A Fundamental Theorem on Graph Operators

TL;DR

This paper establishes a fundamental classification of the long-term behavior of graph operators, showing they exhibit only three possible types of iterative behavior, and illustrates this with new specific operators.

Contribution

It proves a universal theorem characterizing the possible behaviors of graph operators under iteration, introducing new operators as examples.

Findings

Sequences either become empty, grow infinitely, or become periodic.

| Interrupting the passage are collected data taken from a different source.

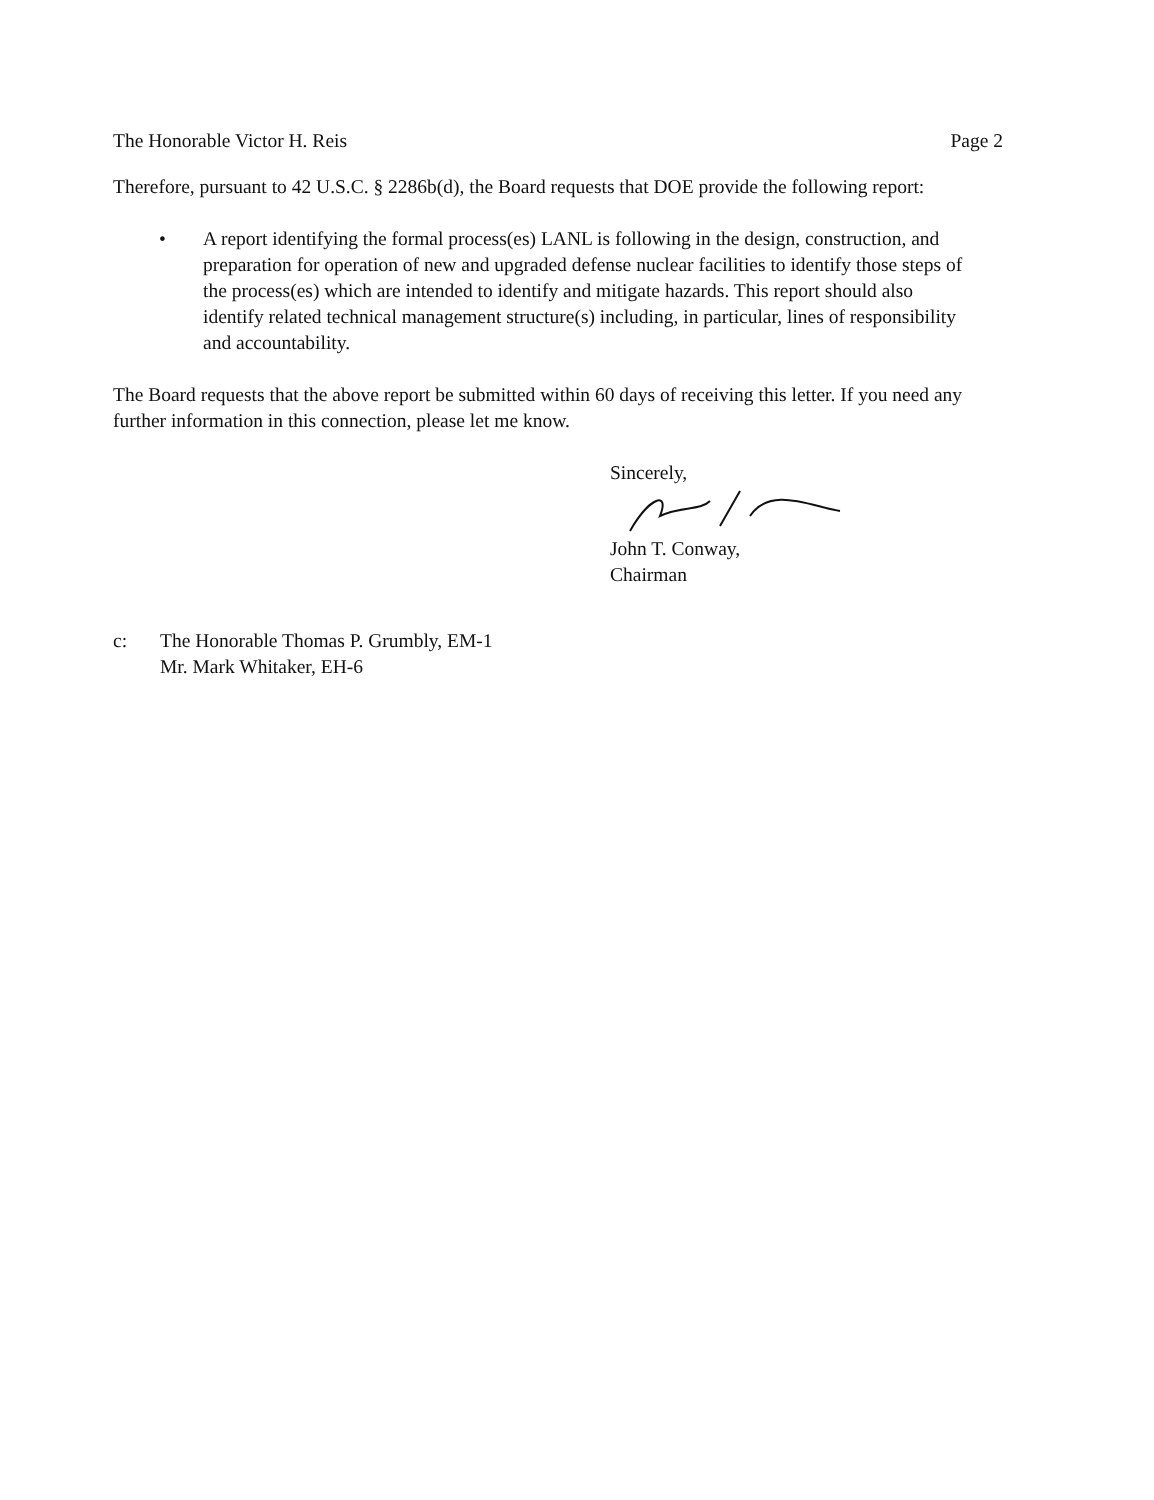The Honorable Victor H. Reis Page 2
Therefore, pursuant to 42 U.S.C. § 2286b(d), the Board requests that DOE provide the following report:
• A report identifying the formal process(es) LANL is following in the design, construction, and preparation for operation of new and upgraded defense nuclear facilities to identify those steps of the process(es) which are intended to identify and mitigate hazards. This report should also identify related technical management structure(s) including, in particular, lines of responsibility and accountability.
The Board requests that the above report be submitted within 60 days of receiving this letter. If you need any further information in this connection, please let me know.
Sincerely,
John T. Conway,
Chairman
c: The Honorable Thomas P. Grumbly, EM-1
Mr. Mark Whitaker, EH-6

Classifies all possible asymptotic behaviors of graph operators.

Introduces the path and claw graph operators as examples.

Abstract

A graph operator is a function $\Gamma$ defined on some set of graphs such that whenever two graphs $G$ and $H$ are isomorphic, written $G\simeq H$, then $\Gamma(G)\simeq \Gamma(H)$. For a graph $G$ not in the domain of $\Gamma$, we put $\Gamma(G)=\emptyset$. Also, let us define $\Gamma^0(G)=G$, and for any integr $k\ge1$, $\Gamma^k(G)=\Gamma(\Gamma^{k-1}(G))$ We prove that if $\Gamma$ is a graph operator, then the sequence $\langle \Gamma^k(G)\rangle_{k=0}^\infty$ has only three possible types of behaviour. Either $\Gamma^k(G)=\emptyset$ for some integer $k>0$, or $\displaystyle\lim_{k\to\infty}|V(\Gamma^k(G))|=\infty$, or there exist integers $m\ge0$, $p>0$ such that the graphs $\Gamma^j(G)$ are non-isomorphic ($0\le j\le m)$, and $\Gamma^{n+p}\simeq \Gamma ^n(G)$ for all integers $n\ge m$. We illustrate this using two new graph operators, namely, the path graph operator and the claw graph operator.